Madrona RL Environments

Implementation of various RL Environments in Madrona

Requirements

To use Madrona with GPU, you need a CUDA version of at least 11.7 and a cmake version of at least 3.18. For these environments, you also need to have conda environments (miniconda/anaconda).
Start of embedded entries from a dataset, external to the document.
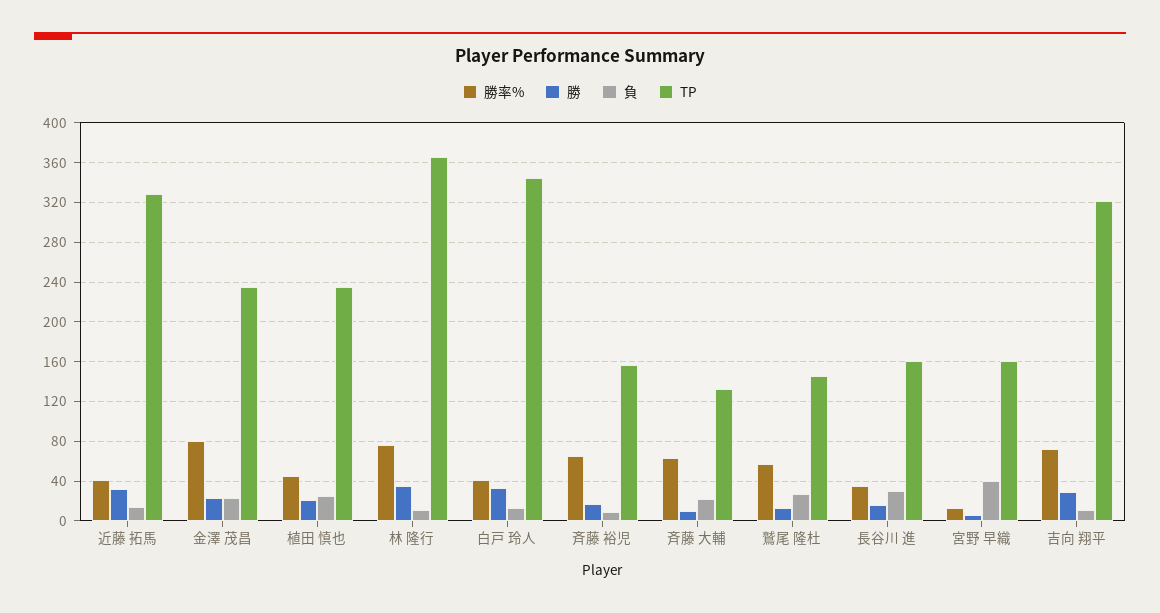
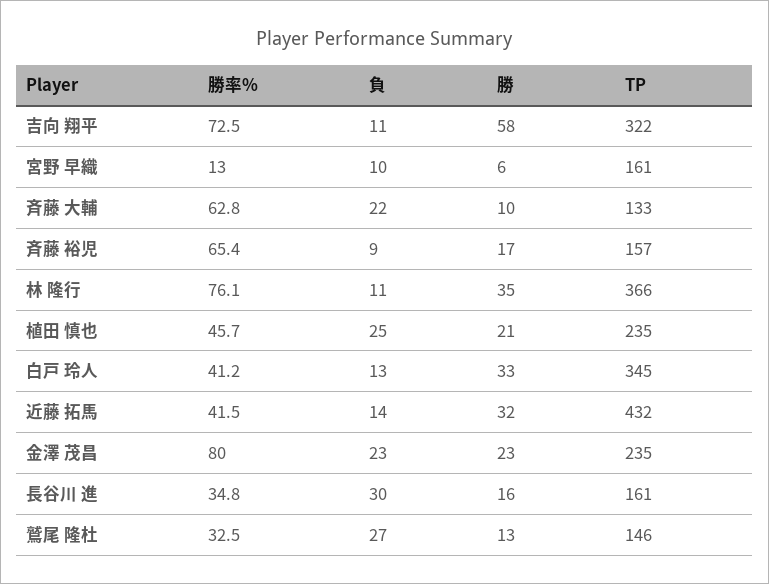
  {
    "勝率%": {
      "近藤 拓馬": 41.5,
      "金澤 茂昌": 80,
      "植田 慎也": 45.7,
      "林 隆行": 76.1,
      "白戸 玲人": 41.2,
      "斉藤 裕児": 65.4,
      "斉藤 大輔": 62.8,
-     "鷲尾 隆杜": 60,
+     "鷲尾 隆杜": 32.5,
      "長谷川 進": 34.8,
      "宮野 早織": 13,
      "吉向 翔平": 72.5
    },
    "勝": {
      "近藤 拓馬": 32,
      "金澤 茂昌": 23,
      "植田 慎也": 21,
      "林 隆行": 35,
      "白戸 玲人": 33,
      "斉藤 裕児": 17,
      "斉藤 大輔": 10,
      "鷲尾 隆杜": 13,
      "長谷川 進": 16,
      "宮野 早織": 6,
-     "吉向 翔平": 30
+     "吉向 翔平": 58
    },
    "負": {
      "近藤 拓馬": 14,
      "金澤 茂昌": 23,
      "植田 慎也": 25,
      "林 隆行": 11,
      "白戸 玲人": 13,
      "斉藤 裕児": 9,
      "斉藤 大輔": 22,
      "鷲尾 隆杜": 27,
      "長谷川 進": 30,
-     "宮野 早織": 40,
+     "宮野 早織": 10,
      "吉向 翔平": 11
    },
    "TP": {
-     "近藤 拓馬": 330,
+     "近藤 拓馬": 432,
      "金澤 茂昌": 235,
      "植田 慎也": 235,
      "林 隆行": 366,
      "白戸 玲人": 345,
      "斉藤 裕児": 157,
      "斉藤 大輔": 133,
      "鷲尾 隆杜": 146,
      "長谷川 進": 161,
      "宮野 早織": 161,
      "吉向 翔平": 322
    }
  }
To install miniconda (from miniconda3 instructions):

mkdir miniconda3
wget https://repo.anaconda.com/miniconda/Miniconda3-latest-Linux-x86_64.sh -O ~/miniconda3/miniconda.sh
bash ~/miniconda3/miniconda.sh -b -u -p ~/miniconda3
rm miniconda3/miniconda.sh
miniconda3/bin/conda init bash
# restart shell afterwards

Installation

conda create -n madrona python=3.10
conda activate madrona
pip install torch numpy tensorboard

git clone https://github.com/bsarkar321/madrona_rl_envs
cd madrona_rl_envs
git submodule update --init --recursive
mkdir build
cd build
cmake ..
make -j
cd ..

pip install -e .

pip install -e overcooked_ai

NOTE: For cmake, you make need to specify the cuda tookit directory as follows:

cmake -D CUDAToolkit_ROOT=/usr/local/cuda-12.0 ..

Running scripts

Before running any scripts, ensure that the madrona conda environment is active.

For cartpole:

cd scripts

# simulating the environment (madrona)
python cartpole_example.py --num-envs 32

# learning with madrona
python cartpole_train_torch.py --num-envs 32 --madrona True --num-steps 200 --total-timesteps 160000

# baseline (numpy)
python cartpole_train_numpy.py --num-envs 32 --madrona False --num-steps 200 --total-timesteps 160000

For balance beam:

cd scripts

# simulating the environment (madrona)
python balance_example.py --num-envs 32

# learning with madrona
python balance_train.py --num-envs 1000 --num-steps 10 --total-timesteps 40000000 --update-epochs 4

For overcooked:

cd scripts

# simulating the environment (madrona)
# choose between cramped_room, asymmetric_advantages_tomato, bonus_order_test (manually edit overcooked_example to add more layouts)
python overcooked_example.py --num-envs 32 --layout cramped_room

For hanabi:

cd scripts

# learning with madrona
MADRONA_MWGPU_KERNEL_CACHE=/tmp/hancache python hanabi_train.py --num-envs 1000 --num-steps 100 --num-updates 1000 --learning-rate 7e-4 --update-epochs 15 --num-minibatches 1 --madrona True --ent-coef 0.015 --anneal-lr False --hanabi-type full

Hanabi training ablations:

cd scripts

# Change list on line 5 to have the desired number of environments; each run will last 30 mins
./hanabi_env_train.sh